◆ Estratto del testo ◆
↓

La presenza obbligatoria in tali processi delle nostre autorità sanitarie, consentendo un contraddittorio pieno sulle questioni scientifiche offerte al giudice, limiterebbe notevolmente il ripetersi di esiti paradossali di giudizi di accoglimento di domande scientificamente infondate, con l’inevitabile disorientamento dei cittadini. In altri termini si cercherebbe di prevenire scelte giurisdizionali improprie su quel che è a tutti più caro: la salute.
L’applicazione della opportuna legge sull’obbligatorietà vaccinale è verosimile che investirà anche i tribunali italiani. Per allora è necessario prevedere che ogni magistrato – di ciascun tribunale della Repubblica – possa conoscere nel processo tutti i necessari e aggiornati elementi tecnico scientifici.
Questo tipo d’intervento normativo si collocherebbe dunque all’interno e a monte della decisione giudiziaria, nel pieno rispetto dell’autonomia di ciascun magistrato, puntando – attraverso il “semplice” ma fondamentale apporto scientifico qualificato – a ridurre il più possibile le divergenze e lo scollamento tra realtà acquisita dalla comunità scientifica prevalente e quella “alternativa” proposta giudizialmente.

↑

◆ Dati forniti ◆
↓

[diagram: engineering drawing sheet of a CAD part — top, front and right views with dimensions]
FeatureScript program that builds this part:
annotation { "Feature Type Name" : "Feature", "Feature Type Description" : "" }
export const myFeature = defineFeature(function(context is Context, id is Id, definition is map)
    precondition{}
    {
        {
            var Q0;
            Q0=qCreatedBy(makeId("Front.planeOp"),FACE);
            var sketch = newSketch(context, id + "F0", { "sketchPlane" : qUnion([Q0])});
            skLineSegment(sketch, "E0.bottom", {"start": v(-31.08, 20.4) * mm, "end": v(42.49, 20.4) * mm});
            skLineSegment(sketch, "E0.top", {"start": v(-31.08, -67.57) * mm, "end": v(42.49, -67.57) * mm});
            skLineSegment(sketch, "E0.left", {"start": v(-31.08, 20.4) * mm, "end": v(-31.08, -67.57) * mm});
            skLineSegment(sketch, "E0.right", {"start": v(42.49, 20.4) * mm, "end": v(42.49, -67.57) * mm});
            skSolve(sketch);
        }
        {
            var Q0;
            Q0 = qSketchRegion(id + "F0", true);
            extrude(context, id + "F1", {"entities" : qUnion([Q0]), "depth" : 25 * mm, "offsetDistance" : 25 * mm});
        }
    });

↑

◆ Consegna ◆
Riporta il brano sui vaccini e i tribunali da "L’applicazione della opportuna" a "elementi tecnico scientifici.", cambiando "tribunali italiani" in "giudici italiani".

◆ Risposta scritta ◆
L’applicazione della opportuna legge sull’obbligatorietà vaccinale è verosimile che investirà anche i giudici italiani. Per allora è necessario prevedere che ogni magistrato – di ciascun tribunale della Repubblica – possa conoscere nel processo tutti i necessari e aggiornati elementi tecnico scientifici.